A Audiência Nacional, que trata deste tipo de casos, declarou que as alegações para extraditar Falciani são as mesmas que as apresentadas anteriormente, em 2013, quando o mesmo tribunal decidiu que as acusações de “espionagem económica agravada” não eram consideradas um crime em Espanha.

Os três juízes encarregados do caso também consideraram que o antigo informático franco-italiano do banco HSBC Suisse não tinha revelado quaisquer segredos, porque apenas os tinha partilhado com autoridades que iniciaram investigações em dezenas de países, incluindo em Espanha.

Condenado na Suíça a cinco anos de prisão por espionagem económica depois de revelar a existência de contas não-declaradas na filial de Genebra do HSBC, pertencentes a milhares de “evadidos fiscais” de todo o mundo, dando origem ao escândalo ‘Swissleaks’, Hervé Falciani forneceu dados que originaram condenações e investigações fiscais pelo menos em França, Espanha, Argentina e Reino Unido.
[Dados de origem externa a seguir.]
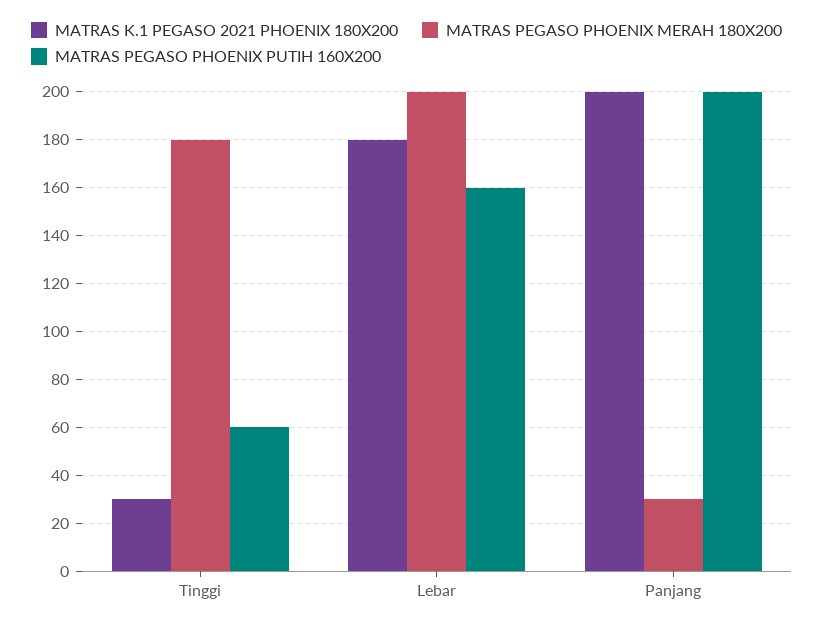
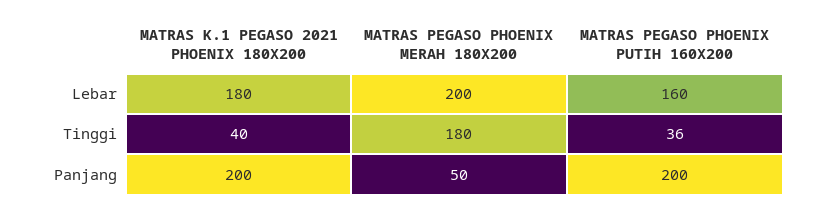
MATRAS K.1 PEGASO 2021 PHOENIX 180X200, Tinggi: 30 -> 40
MATRAS PEGASO PHOENIX PUTIH 160X200, Tinggi: 60 -> 36
MATRAS PEGASO PHOENIX MERAH 180X200, Panjang: 30 -> 50

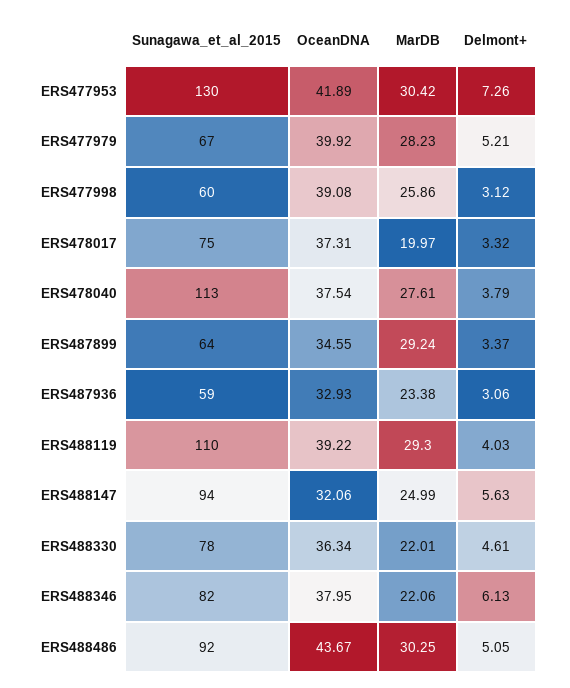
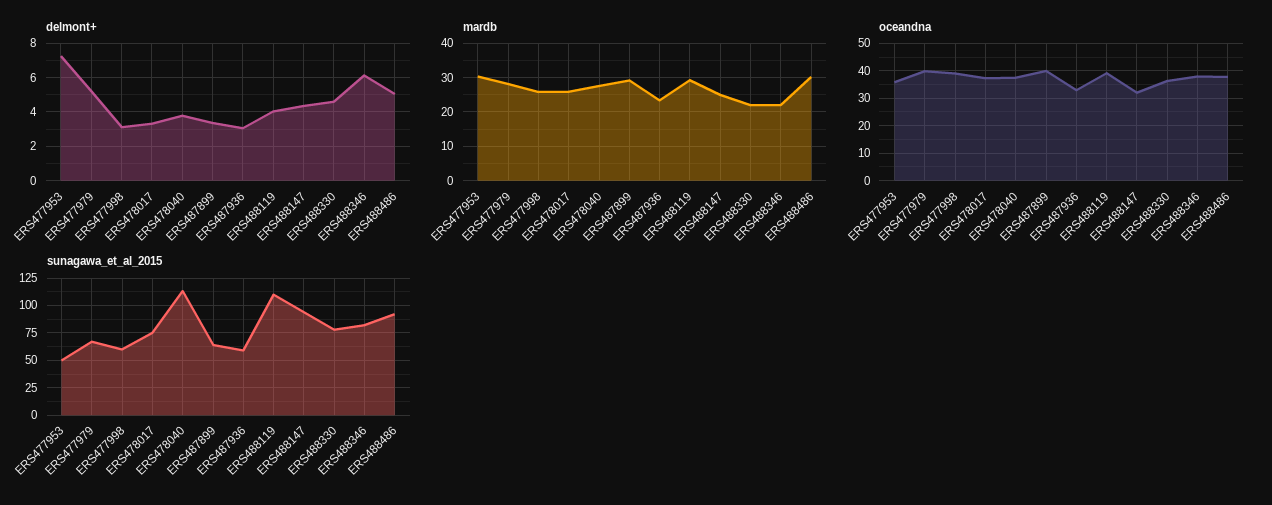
Sunagawa_et_al_2015, ERS477953: 130 -> 50
OceanDNA, ERS477953: 41.89 -> 35
MarDB, ERS478017: 19.97 -> 26
OceanDNA, ERS487899: 34.55 -> 40
Delmont+, ERS488147: 5.63 -> 4.5
OceanDNA, ERS488486: 43.67 -> 37.5

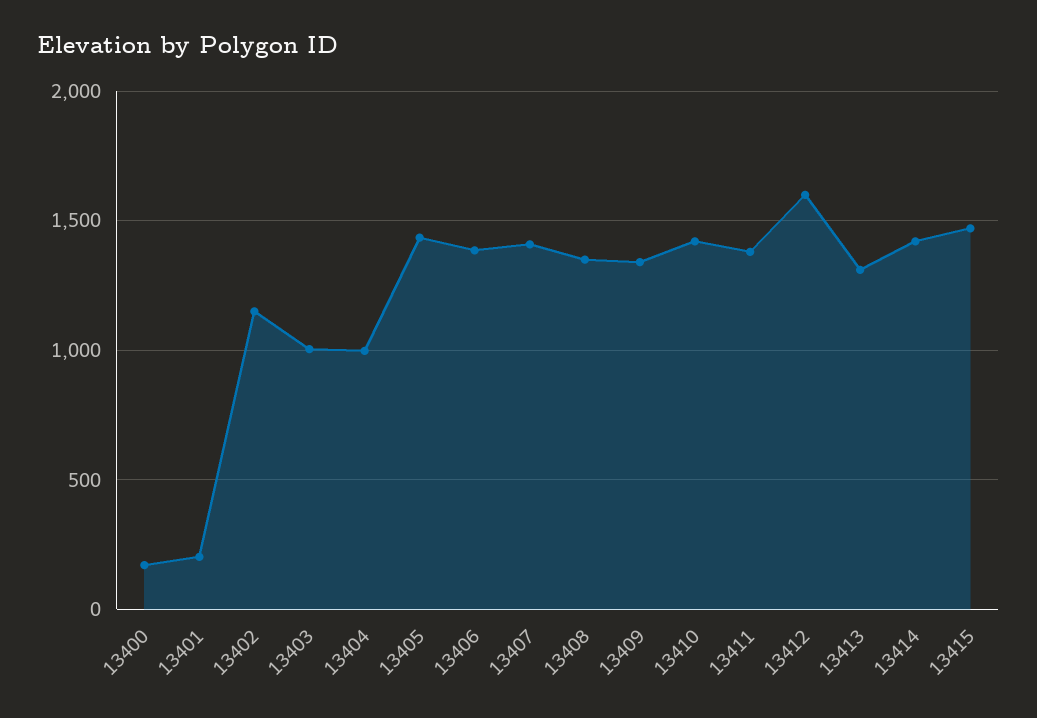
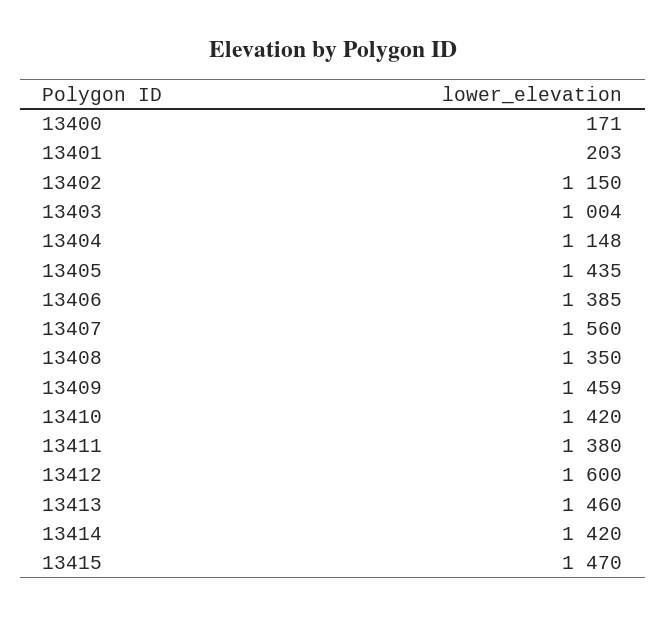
13404: 1000 -> 1148
13407: 1400 -> 1560
13409: 1350 -> 1459
13413: 1300 -> 1460

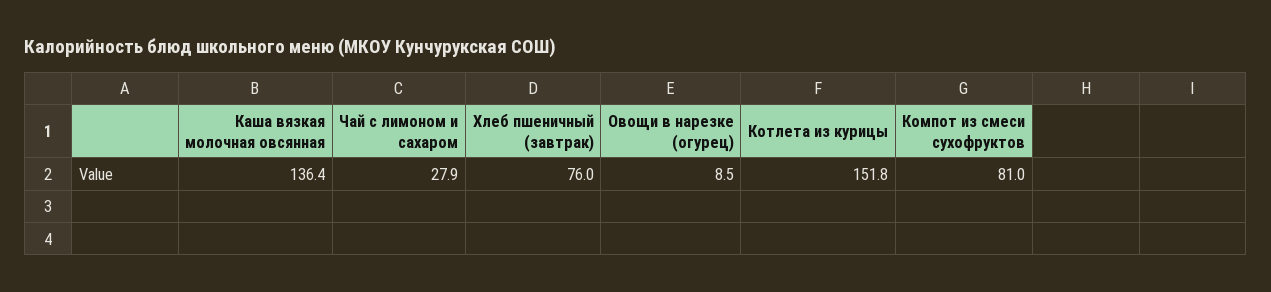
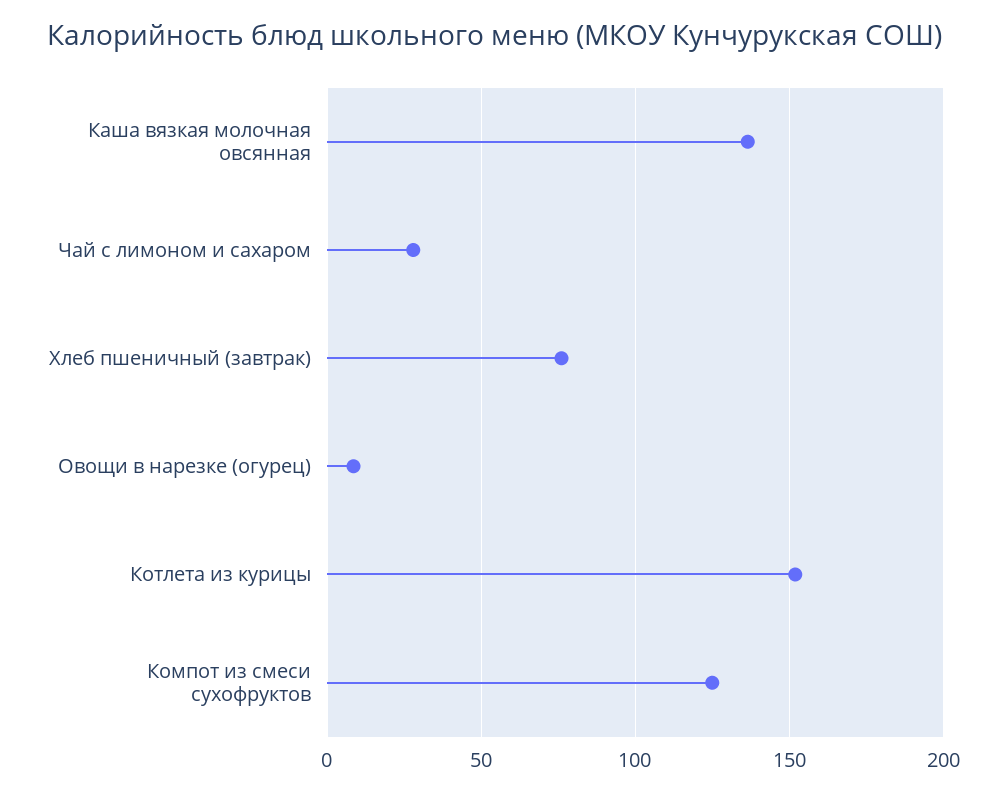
Компот из смеси сухофруктов: 81 -> 125

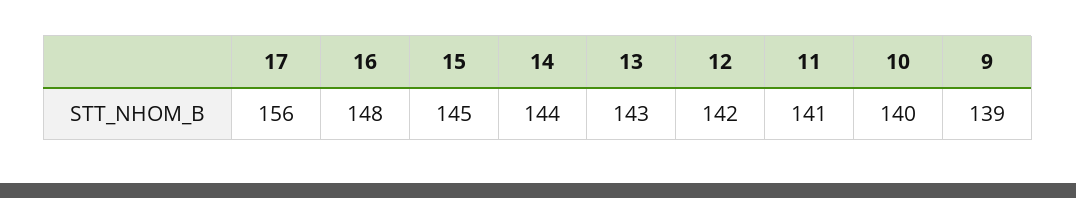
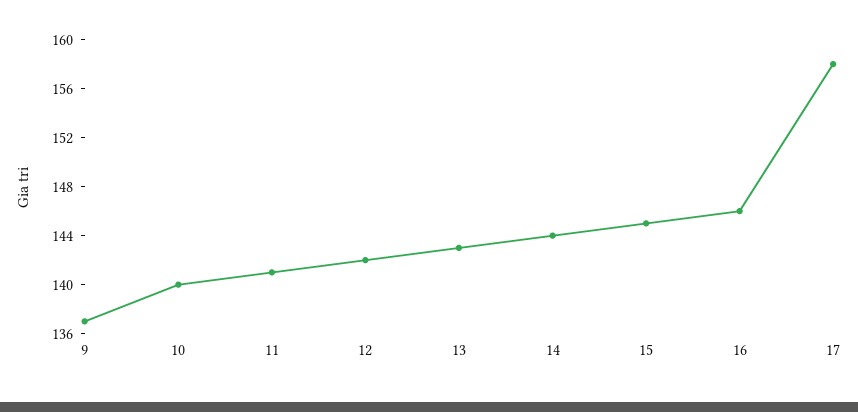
17: 156 -> 158
16: 148 -> 146
9: 139 -> 137

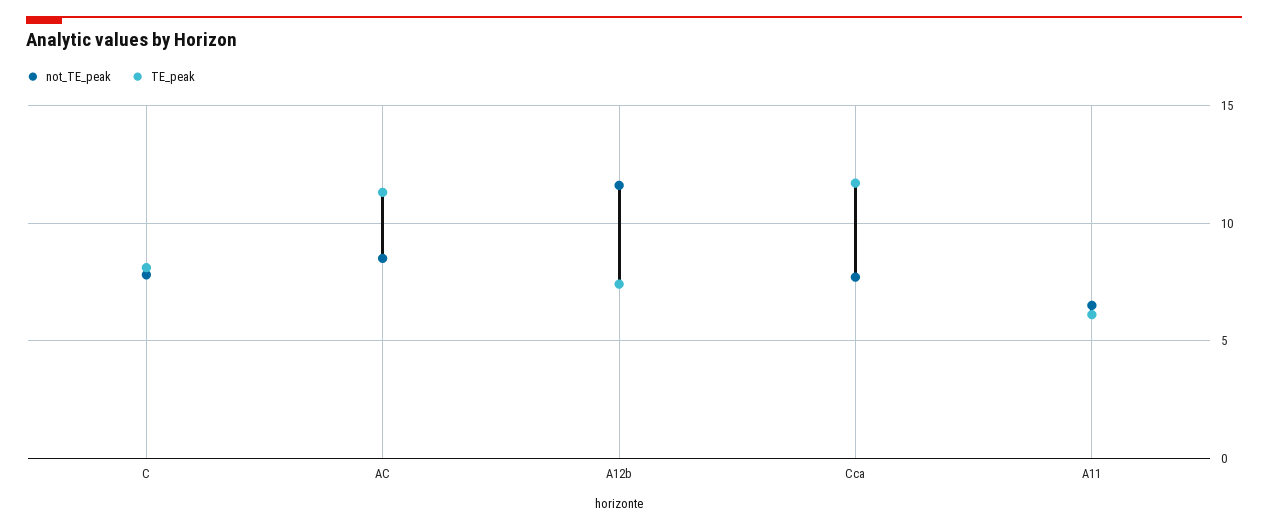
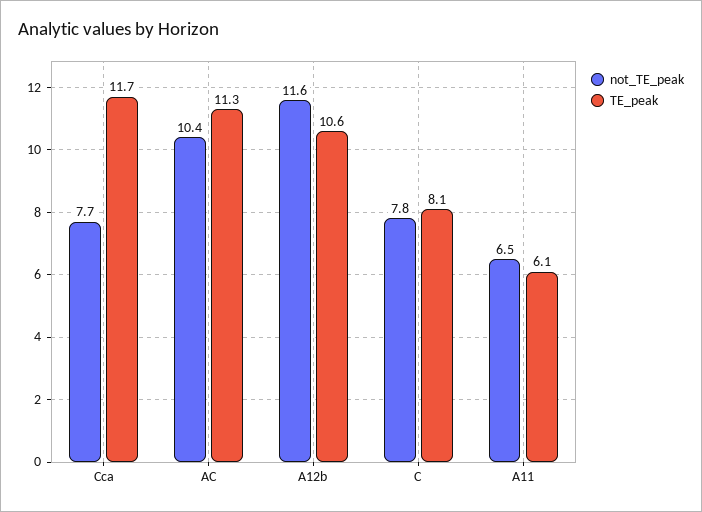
not_TE_peak, AC: 8.5 -> 10.4
TE_peak, A12b: 7.5 -> 10.6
O escândalo rebentou em 2009, quando o Ministério da Economia francês revelou que dispunha de uma lista de 3.000 cidadãos franceses titulares de contas na Suíça onde estavam depositados cerca de três mil milhões de euros.

No final desse ano, os ficheiros da “lista Falciani” tinham permitido identificar 127.000 contas pertencentes a 79.000 pessoas de 180 nacionalidades.

Além disso, a Suíça pôs definitivamente fim, em 2017, ao sigilo bancário.

O ex-informático já tinha sido detido em 2012 em Barcelona, no norte de Espanha, e mantido sob custódia durante vários meses, na sequência de um pedido de extradição, mas a Justiça espanhola não o entregou à Suíça, tendo ele colaborado durante esse período com o departamento anticorrupção do Ministério Público.